DOCUMENT SECTION →
──────────
There is a capacity element to levelized cost analysis, so the cost should not be excluded from gas generators altogether. In Ontario other contracts and regulated rates recover all cost through a single price for capacity and energy. Contracted, or regulated, rates for nuclear and hydro cover both capacity and energy elements. An ignored challenge in Ontario, as elsewhere, is valuing generators where the capacity has a value that is low - meaning little of the capacity can be relied on to be available as demand requires. In Ontario the sources with little capacity value are wind and solar.

Why should the lightly utilized gas generators be allocated the full cost of providing the necessary firm capacity to operate a system?

I'll return to that question after exploring a related one: why would the cost of curtailing supply due to an overall excess be attributed only to the the type of generation curtailed?

Curtailment estimates are difficult, and attaching costs to the curtailment nearly as difficult. There are annual figures for curtailment of nuclear, wind (from the IESO), and public hydro generators (from OPG). I am using my estimated figures which differ, but I don't consider the differences significant.

While OPG will eventually be paid for curtailed hydro, it will be via a variance account that builds over time to be eventually recovered through future rates. I've referred to the eventual costs as "Deferred $Ms (Hydro)" in the graphic, but this amount is not included in any other accounting shown in this post.
──────────
[Rows from a data source]
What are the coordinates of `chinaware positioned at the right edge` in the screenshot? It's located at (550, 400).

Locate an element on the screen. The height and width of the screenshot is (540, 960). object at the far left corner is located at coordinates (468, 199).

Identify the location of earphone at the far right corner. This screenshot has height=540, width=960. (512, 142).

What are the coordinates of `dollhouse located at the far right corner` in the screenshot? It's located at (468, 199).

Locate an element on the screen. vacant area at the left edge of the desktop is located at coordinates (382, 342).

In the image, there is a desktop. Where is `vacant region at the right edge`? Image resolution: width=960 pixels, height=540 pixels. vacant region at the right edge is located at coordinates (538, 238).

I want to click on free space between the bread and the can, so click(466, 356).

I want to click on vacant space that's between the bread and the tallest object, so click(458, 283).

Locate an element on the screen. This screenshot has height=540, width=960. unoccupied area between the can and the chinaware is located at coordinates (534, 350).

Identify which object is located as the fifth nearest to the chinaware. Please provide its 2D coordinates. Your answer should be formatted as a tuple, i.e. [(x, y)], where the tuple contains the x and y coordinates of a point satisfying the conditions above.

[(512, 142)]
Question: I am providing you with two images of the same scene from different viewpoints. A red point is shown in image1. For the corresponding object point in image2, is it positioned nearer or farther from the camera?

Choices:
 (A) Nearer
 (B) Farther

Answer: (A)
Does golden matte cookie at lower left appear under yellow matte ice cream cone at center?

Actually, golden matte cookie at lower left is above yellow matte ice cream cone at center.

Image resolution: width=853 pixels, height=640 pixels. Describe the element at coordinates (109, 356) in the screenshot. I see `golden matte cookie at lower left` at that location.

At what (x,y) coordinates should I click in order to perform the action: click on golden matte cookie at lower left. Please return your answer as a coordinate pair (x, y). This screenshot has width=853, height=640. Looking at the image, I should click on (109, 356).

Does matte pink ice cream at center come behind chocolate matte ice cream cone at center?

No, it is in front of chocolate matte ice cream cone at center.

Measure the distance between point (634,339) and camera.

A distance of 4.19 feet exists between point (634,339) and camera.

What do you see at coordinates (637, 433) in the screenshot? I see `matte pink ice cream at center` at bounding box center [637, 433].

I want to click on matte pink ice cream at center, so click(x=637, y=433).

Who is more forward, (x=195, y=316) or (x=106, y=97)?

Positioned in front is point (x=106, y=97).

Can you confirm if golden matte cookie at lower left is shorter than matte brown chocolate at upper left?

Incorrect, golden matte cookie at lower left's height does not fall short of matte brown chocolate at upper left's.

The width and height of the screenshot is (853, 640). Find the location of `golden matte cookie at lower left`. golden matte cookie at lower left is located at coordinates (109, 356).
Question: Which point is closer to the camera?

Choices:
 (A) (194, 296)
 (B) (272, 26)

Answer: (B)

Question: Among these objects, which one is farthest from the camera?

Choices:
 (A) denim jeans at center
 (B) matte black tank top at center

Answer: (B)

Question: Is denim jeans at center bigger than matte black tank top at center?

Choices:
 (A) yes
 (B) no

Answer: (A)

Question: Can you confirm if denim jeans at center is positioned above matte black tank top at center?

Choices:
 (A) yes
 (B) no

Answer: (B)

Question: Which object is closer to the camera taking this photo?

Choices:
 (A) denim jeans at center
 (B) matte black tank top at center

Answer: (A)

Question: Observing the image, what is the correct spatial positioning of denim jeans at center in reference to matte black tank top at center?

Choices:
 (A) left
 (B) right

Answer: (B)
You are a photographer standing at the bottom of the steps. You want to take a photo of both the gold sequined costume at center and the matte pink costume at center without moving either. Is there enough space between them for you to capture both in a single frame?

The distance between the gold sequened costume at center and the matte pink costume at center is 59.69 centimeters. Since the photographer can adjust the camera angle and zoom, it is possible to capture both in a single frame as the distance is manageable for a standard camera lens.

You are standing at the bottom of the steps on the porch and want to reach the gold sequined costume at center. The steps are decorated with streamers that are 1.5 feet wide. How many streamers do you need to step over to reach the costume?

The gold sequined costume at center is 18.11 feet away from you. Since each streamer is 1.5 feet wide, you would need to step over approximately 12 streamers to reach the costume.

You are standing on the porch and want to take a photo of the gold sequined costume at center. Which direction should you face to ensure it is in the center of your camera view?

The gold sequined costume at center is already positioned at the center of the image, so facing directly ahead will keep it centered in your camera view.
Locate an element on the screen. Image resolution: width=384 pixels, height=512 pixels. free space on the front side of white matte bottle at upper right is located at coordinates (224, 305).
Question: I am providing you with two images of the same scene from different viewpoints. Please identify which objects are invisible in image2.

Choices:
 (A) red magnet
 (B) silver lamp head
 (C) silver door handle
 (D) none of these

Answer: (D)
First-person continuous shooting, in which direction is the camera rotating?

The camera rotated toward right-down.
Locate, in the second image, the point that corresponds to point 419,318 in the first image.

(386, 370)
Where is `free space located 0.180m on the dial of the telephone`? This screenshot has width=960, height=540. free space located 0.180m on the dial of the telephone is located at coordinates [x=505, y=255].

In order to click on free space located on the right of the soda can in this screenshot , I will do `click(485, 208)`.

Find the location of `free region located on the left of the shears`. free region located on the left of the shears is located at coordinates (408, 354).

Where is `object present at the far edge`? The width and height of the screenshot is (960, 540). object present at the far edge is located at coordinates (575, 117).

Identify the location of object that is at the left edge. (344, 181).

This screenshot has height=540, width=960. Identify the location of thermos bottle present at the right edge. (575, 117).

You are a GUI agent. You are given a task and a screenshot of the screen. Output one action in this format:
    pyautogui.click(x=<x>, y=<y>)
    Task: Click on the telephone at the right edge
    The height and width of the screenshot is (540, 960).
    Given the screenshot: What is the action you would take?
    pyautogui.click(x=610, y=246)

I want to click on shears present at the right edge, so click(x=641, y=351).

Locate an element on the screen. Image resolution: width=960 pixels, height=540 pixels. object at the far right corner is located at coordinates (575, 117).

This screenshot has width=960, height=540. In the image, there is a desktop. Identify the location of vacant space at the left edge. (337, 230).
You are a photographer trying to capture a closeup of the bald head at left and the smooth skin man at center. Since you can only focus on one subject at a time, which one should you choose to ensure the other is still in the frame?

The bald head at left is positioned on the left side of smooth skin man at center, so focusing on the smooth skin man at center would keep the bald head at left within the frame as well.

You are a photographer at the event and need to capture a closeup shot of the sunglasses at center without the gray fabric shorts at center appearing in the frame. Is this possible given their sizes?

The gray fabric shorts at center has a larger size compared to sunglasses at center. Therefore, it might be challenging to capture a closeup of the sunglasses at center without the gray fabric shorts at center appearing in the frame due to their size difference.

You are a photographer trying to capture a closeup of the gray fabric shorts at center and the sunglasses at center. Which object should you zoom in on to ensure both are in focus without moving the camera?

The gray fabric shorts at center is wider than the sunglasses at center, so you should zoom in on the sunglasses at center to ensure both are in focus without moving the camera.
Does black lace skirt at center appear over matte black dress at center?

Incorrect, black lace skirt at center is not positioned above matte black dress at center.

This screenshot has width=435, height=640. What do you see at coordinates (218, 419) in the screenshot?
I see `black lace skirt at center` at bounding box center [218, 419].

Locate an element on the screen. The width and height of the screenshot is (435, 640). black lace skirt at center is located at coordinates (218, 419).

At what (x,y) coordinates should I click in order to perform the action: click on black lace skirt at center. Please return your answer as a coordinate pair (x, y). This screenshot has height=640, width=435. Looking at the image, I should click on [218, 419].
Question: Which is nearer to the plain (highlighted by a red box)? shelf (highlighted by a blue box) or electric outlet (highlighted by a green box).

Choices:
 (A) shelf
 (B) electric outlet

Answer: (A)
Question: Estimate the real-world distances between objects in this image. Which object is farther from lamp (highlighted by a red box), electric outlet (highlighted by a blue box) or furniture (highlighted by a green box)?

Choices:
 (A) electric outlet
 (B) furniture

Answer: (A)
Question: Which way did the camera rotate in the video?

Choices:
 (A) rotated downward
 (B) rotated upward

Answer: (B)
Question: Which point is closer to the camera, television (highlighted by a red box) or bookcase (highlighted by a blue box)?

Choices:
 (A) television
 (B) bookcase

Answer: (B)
──────────
REQUIRED WORK →
1. Write out everything in the passage on Ontario power costs from "While OPG will" down to "in this post.".
2. Name every type of electricity generation mentioned in the passage on Ontario power costs.
3. Please proceed with the passage on Ontario power costs, picking up right after its last sentence.
The rows can be set aside because none of this work depends on them.

PER-TASK OUTPUTS →
1.
While OPG will eventually be paid for curtailed hydro, it will be via a variance account that builds over time to be eventually recovered through future rates. I've referred to the eventual costs as "Deferred $Ms (Hydro)" in the graphic, but this amount is not included in any other accounting shown in this post.

2. gas, nuclear, hydro, wind, solar

3.
While removing capacity and curtailment costs is useful, there's not an easy way to redistribute the costs back in. The IEA's value-adjusted levelized cost (VALCOE) recognizes there is less of a value to sources that lack capacity value, and flexibility, but I'm not convinced they have meaningful measurement for those factors. The EIA's LACE/LCOE may not provide easy equations either, but it does provide a simple model for valuing very low capacity value resources in Ontario. The cost of the average contracted megawatt-hour of wind output (~$128/MWh in Ontario) can be evaluated against the avoided supply expense which is the cost of fueling the province's gas generators with capacity contracts (~$37/MWh). While it may be difficult to hear wind costs $91/MWh more than the alternative, wind enthusiasts might note this figure would be reduced by pricing emissions of greenhouse gases and potential penalizing local pollutants - but they'll be disappointed when I note the alternative would cost nothing when less wind would simply result in less curtailment.

There are general lessons that should be heeded beyond Ontario.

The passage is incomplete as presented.